Superficial dissection

– Dissection is carried down through the skin and subcutaneous tissue to the level of the rectus fascia.

– The rectus fascia is split in line with its fibers, and the transversalis fascia is incised just superior to the pubic symphysis.

– Lateral dissection is discouraged because of the risk of injury to the spermatic cord or round ligament as they exit the external ring.

– Blunt dissection of the Retzius space is performed. This space is packed with laparotomy sponges to protect the urinary bladder and urethra*.*

Deep dissection

– Subperiosteal dissection is performed along the pubis, superior pubic ramus, posterior surface of the ramus, and pelvic brim up into the internal iliac fossa.

– A pointed Hohmann retractor may be placed over the pubic tubercle to reflect the rectus musculature.

– As the dissection is extended toward the acetabulum, a Deaver retractor or malleable retractor is used to protect and elevate the external iliac vessels and the iliopsoas muscle.

– The vascular anastomoses between the external iliac and obturator vessels (ie, corona mortis) are encountered as the artery and vein course over the superior ramus traveling toward the obturator foramen. These vessels   must be ligated or clipped to advance the dissection farther along the pelvic brim and quadrilateral surface.

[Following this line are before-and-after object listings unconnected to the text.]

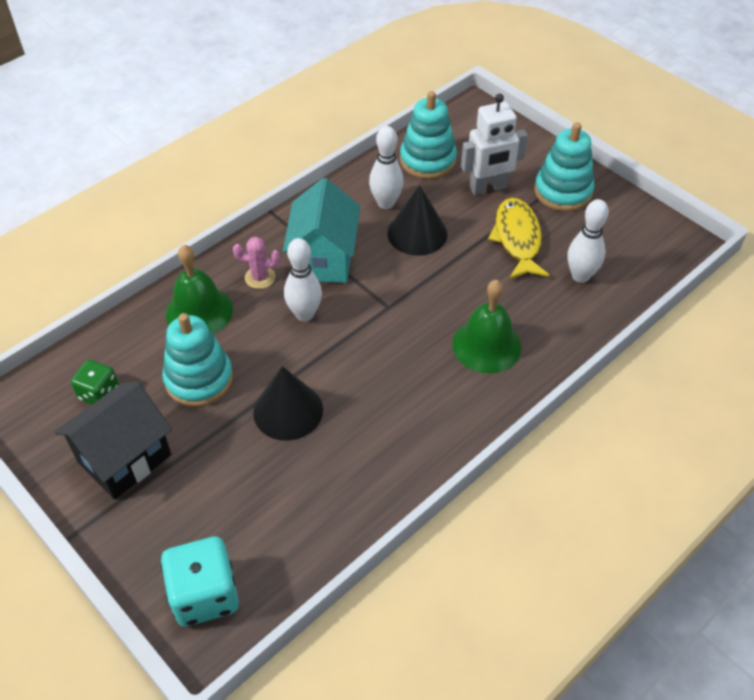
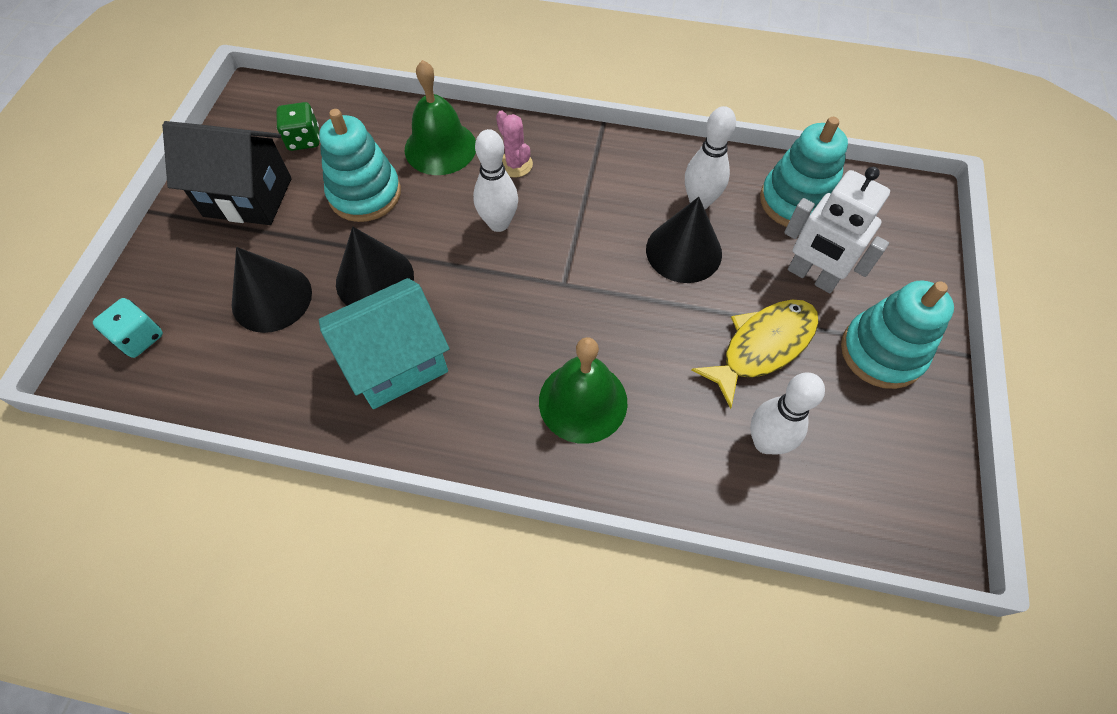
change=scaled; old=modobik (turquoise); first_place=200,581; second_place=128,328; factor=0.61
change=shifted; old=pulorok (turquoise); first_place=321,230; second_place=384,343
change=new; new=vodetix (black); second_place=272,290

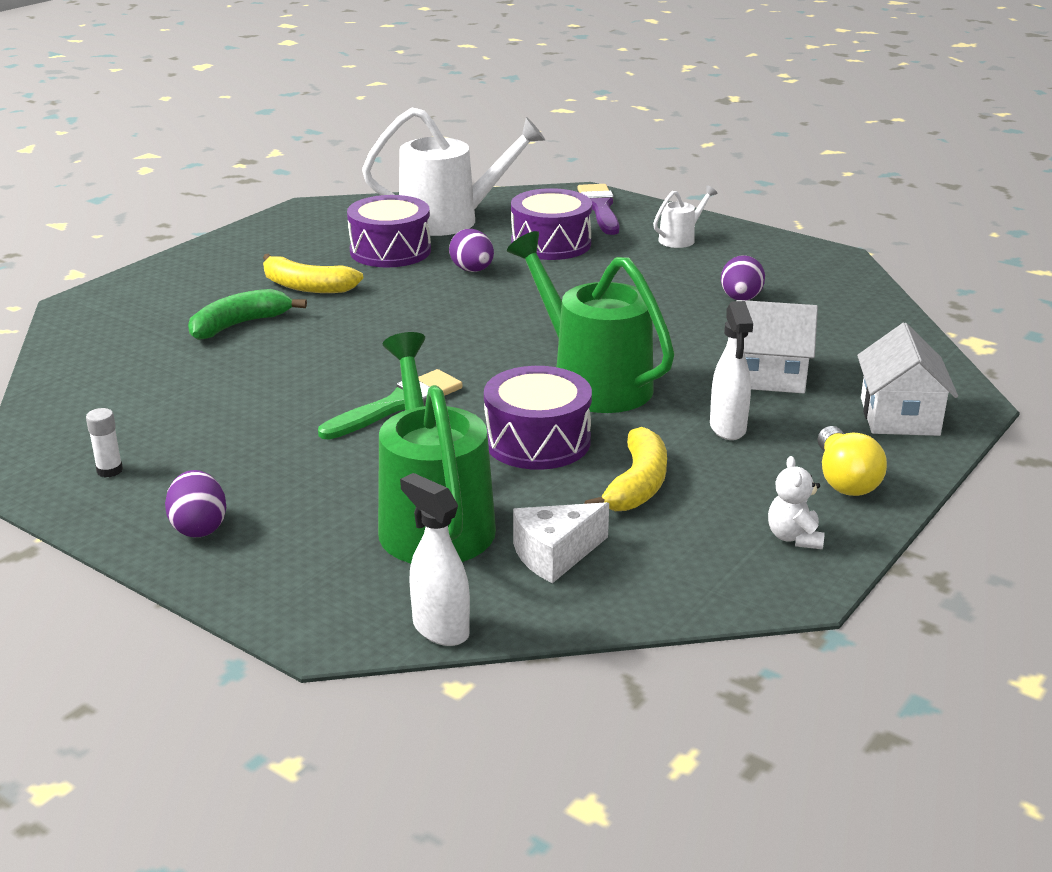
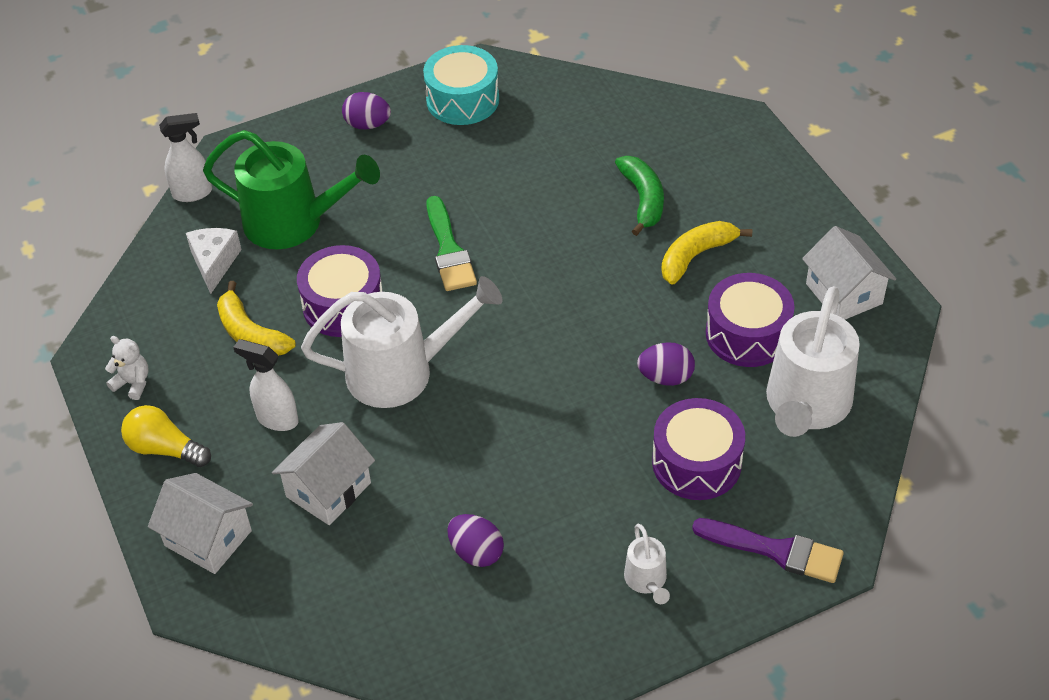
change=swapped; old=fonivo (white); new=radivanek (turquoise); first_place=104,442; second_place=461,85
change=repainted; old=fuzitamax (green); new=fuzitamax (white); first_place=591,322; second_place=401,342
change=new; new=pulorok (white); second_place=849,273

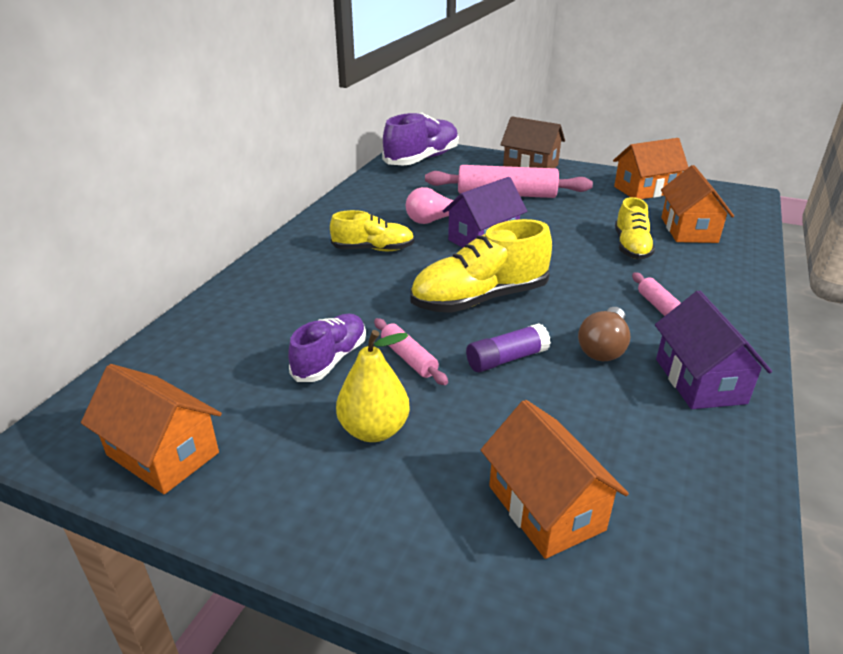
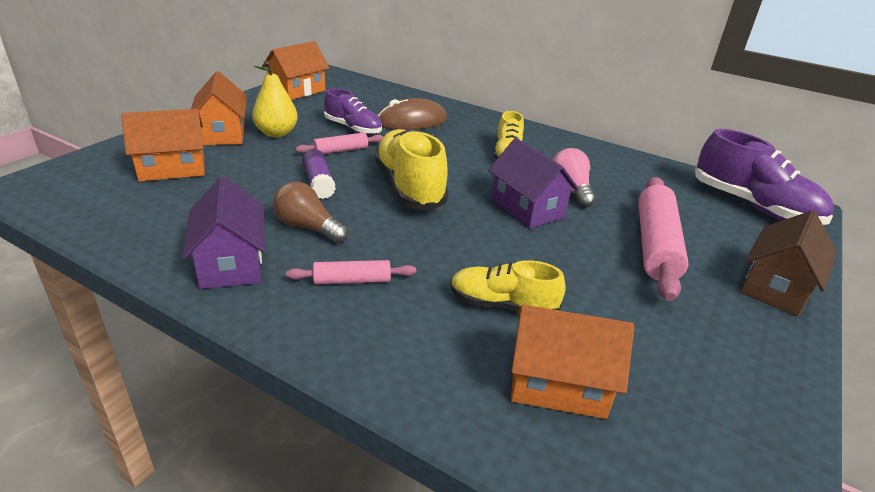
change=shifted; old=pulorok (orange); first_place=651,168; second_place=219,108
change=rotated; old=pulorok (purple); first_place=713,349; second_place=223,232; degrees=75
change=new; new=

– Additional exposure is obtained with distal extension of periosteal dissection along the pelvic brim. The iliopectineal fascia is detached over the anterior column and the dome of the acetabulum. A Taylor or Deaver retractor may be placed under the iliopsoas muscle to protect the external iliac vessels. Dissection is continued toward the anterior aspect of the sacroiliac joint to expose the entire pelvic brim.

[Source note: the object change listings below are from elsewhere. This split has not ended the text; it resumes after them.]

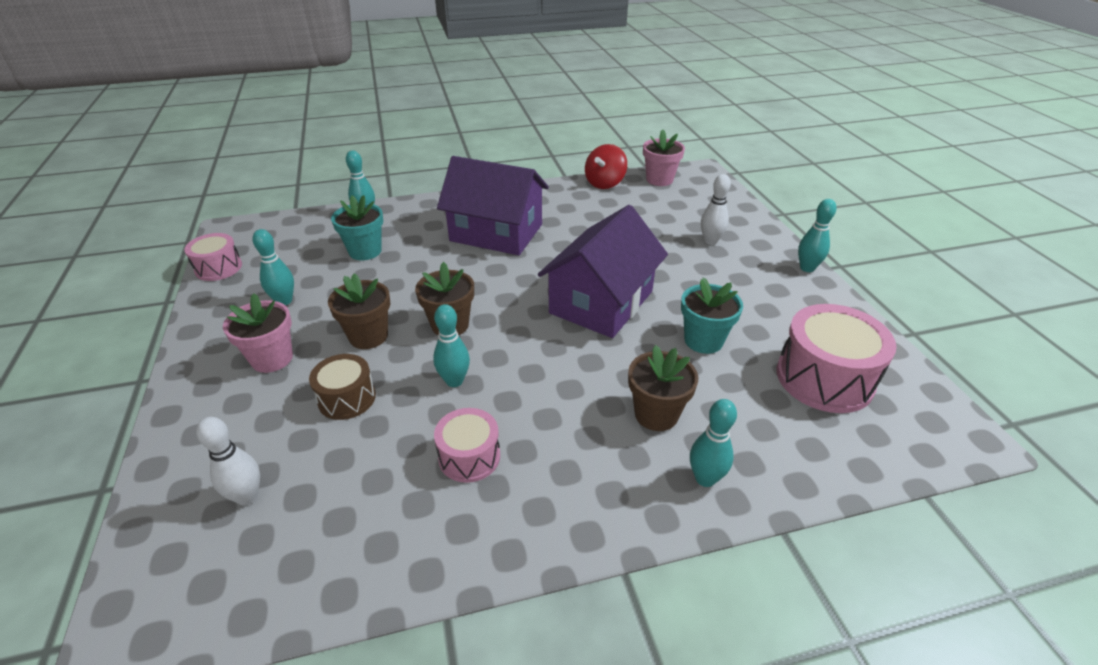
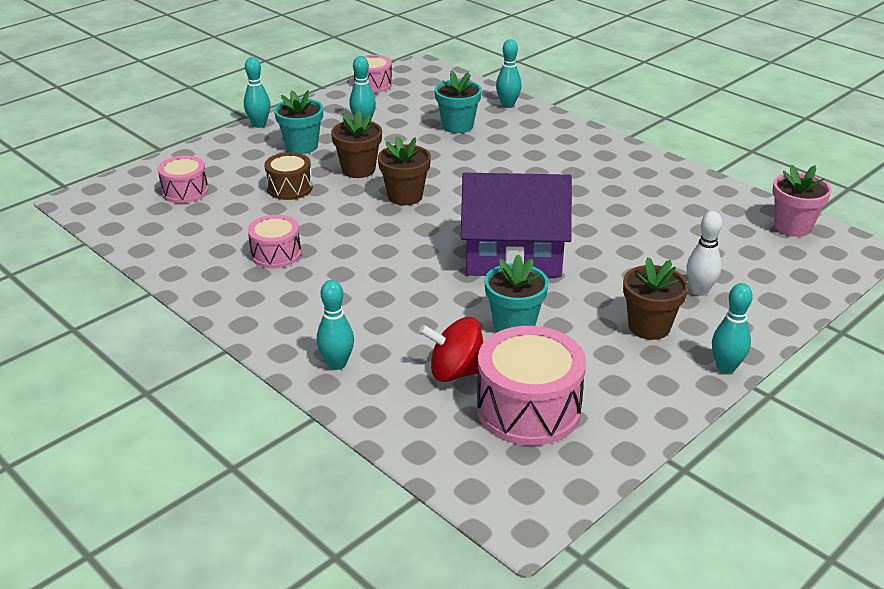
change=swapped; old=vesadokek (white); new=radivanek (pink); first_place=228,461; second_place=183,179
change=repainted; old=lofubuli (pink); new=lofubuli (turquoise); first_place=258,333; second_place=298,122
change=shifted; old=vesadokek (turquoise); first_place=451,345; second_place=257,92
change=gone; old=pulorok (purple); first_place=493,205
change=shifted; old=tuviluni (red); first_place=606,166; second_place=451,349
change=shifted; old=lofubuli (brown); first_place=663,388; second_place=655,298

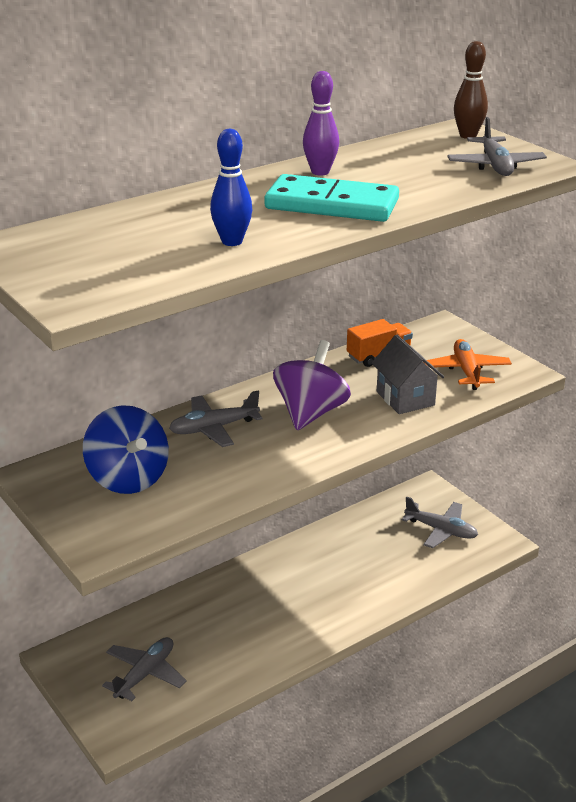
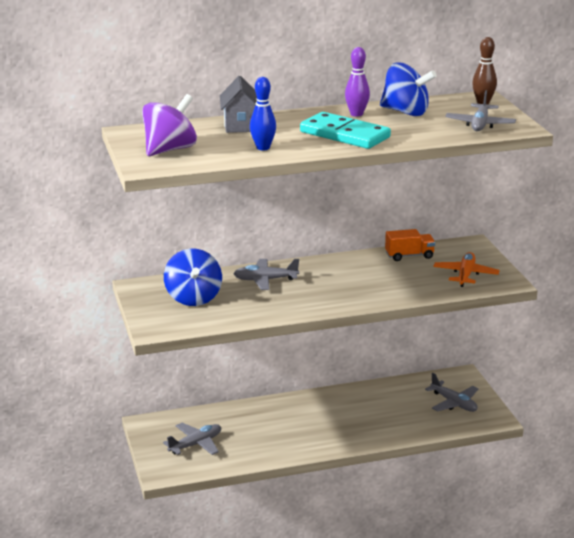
change=shifted; old=tuviluni (purple); first_place=312,385; second_place=169,125
change=shifted; old=pulorok (grey); first_place=407,374; second_place=238,104
change=new; new=tuviluni (blue); second_place=408,89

– The quadrilateral surface and the medial aspect of the posterior column are exposed. The obturator neurovascular bundle is identified in the fat medial to the internal obturator muscle . This bundle may be isolated and protected with a narrow malleable retractor placed gently in the sciatic notch or between the quadrilateral surface and the internal obturator muscle . Lateral retraction of the femoral head with a trochanteric traction pin facilitates exposure and reduction by eliminating deforming forces on the medially displaced fracture.

– Anterior column fractures that exit the iliac crest and fractures that cannot be adequately reduced and/or stabilized using the AIP window may be accessed using the lateral window of the ilioinguinal approach.

  • An incision is made along the iliac crest to expose the insertion of the oblique abdominal muscles.
  • These muscles are released to allow dissection over the crest into the internal iliac fossa.
  • The iliac muscle is elevated subperiosteally, exposing the iliac fossa to the pelvic brim as well as the anterior aspect of the sacroiliac joint.
  •  Frequently, nutrient vessel foramina are encountered along the internal iliac fossa; these can be a source of brisk hemorrhage. Bone wax is applied to the foramina to control bleeding.
  • A Ganz or blunt Hohmann retractor may be placed carefully into the sciatic notch or along the quadrilateral surface to improve visualization.
  • This adjunct lateral window facilitates reduction of high anterior column fractures and placement of posterior column lag screws


  • Obturator nerve and vessels : retracted carefully during exposure of the quadrilateral plate and posterior column.
  • Corona mortisthese anastamoses must be ligated as they appear on the lateral 1/3 of the superior pubic ramus.
  • External iliac vesselsexposed and retracted early in the exposure; must be mobilized to expose the iliac fossa and false pelvis.
  • Bladder : Foley catheter limits injury; placement of a malleable retractor anterior to bladder also helps protect.